Something that I spend a lot of my time working on at the moment is containerising workloads. We run a lot of this stuff in AWS, which has some nice orchestration facilities as a part of ECS - but I've been looking at a way to have this same sort of facility in our own datacentres.
Enter Kubernetes, or k8s for short. It's a container/cluster management system from Google, which handles scheduling and placement of containers across a fleet of servers. It's a cool system, but being new suffers from a lack of maturity in documentation and support; it's not unusual to find a getting started guide that either peters out into a sea of TODOs or suggests running a bunch of deprecated commands.
This is mostly possible to work around (Kubernetes itself is usually quite good at telling you minions is now nodes and so on, making this much less of a stumbling block than it could be), but we did have a problem setting up a cluster that managed to completely stump us:
- Both master and nodes were coming online without any obvious errors
- kubectl get nodes reported the nodes as being "Ready"
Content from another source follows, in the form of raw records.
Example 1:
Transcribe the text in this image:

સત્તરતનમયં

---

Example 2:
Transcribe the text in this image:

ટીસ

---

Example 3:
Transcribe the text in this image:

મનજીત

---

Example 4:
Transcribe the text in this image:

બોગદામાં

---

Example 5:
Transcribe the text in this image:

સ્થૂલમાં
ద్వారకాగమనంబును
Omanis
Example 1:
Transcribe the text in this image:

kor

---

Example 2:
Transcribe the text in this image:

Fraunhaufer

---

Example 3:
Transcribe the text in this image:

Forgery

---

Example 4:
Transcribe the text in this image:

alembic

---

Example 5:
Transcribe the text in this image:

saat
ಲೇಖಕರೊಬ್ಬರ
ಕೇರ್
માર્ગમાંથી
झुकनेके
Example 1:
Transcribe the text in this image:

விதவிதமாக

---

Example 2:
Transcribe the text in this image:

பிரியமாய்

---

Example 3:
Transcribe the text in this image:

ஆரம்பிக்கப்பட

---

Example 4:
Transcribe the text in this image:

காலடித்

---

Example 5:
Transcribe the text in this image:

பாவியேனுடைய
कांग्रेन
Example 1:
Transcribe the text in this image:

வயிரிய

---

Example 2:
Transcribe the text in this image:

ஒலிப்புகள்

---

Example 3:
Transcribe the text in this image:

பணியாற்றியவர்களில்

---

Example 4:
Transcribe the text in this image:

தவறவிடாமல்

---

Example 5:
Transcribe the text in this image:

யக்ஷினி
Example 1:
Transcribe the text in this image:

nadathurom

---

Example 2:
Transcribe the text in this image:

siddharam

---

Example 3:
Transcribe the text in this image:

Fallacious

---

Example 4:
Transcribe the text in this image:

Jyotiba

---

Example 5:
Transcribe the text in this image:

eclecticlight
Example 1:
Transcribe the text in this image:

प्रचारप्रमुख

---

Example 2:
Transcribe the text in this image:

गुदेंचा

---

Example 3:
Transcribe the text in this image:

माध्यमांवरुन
- Pods could be created...
- ... but kubectl get pods reported all pods stuck in a status of "Pending"
A lot of searching for problems with pods stuck in pending suggested trouble communicating with Docker, nodes reporting a different hostname or address to what the master saw them as, or traffic not making it over the network. We had none of these, and no obvious errors in the logs, making the failure of pods to run appear completely mystifying.
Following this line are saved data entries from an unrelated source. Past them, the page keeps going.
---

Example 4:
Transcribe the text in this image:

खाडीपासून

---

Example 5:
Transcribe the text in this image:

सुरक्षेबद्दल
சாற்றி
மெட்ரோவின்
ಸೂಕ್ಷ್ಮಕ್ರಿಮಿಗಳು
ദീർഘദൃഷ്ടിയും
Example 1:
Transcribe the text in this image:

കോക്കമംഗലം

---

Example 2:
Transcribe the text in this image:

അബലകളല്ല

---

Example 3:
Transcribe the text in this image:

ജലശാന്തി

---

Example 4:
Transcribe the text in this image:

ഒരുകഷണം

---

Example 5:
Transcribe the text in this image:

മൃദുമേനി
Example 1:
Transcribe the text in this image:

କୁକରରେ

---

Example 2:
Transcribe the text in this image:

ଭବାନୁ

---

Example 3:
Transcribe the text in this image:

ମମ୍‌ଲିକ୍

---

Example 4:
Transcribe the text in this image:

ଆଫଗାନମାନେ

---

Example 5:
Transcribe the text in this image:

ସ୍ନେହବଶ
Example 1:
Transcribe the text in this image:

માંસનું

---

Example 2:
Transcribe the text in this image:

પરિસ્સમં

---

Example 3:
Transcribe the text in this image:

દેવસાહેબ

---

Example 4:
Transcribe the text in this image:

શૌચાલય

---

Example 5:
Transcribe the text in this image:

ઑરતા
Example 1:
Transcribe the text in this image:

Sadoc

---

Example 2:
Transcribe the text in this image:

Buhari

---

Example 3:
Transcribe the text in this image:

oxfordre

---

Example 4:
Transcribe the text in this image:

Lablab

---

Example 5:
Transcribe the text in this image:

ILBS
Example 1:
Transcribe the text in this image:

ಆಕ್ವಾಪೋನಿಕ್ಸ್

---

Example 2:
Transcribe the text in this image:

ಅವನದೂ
Of course, like so many problems which appear baffling and complex, it turned out to be an utterly basic bit of user error. The solution?
If kube-scheduler is not running on the master, Kubernetes will report everything as okay but will be unable to start containers in a pod.
Hence all our pods being stuck in pending. Some idiot (me) had made a typo in the script which set up the various services, failed to notice, then wondered why nothing was working - especially since the documentation is catching up to a moving target, and often misses out the critical step that in current versions of Kubernetes the scheduler needs to be running in order for anything meaningful to happen.
Anyway - if you have pods stuck in pending, no obvious errors in the logs, and no log events, lack of scheduler could be the reason. Failing that, the debugging FAQ is one of the better resources; but make sure you go through it from the start and check every step. (A lot of advice suggests starting halfway down in a specific section, and it's easy to miss the basics doing this.)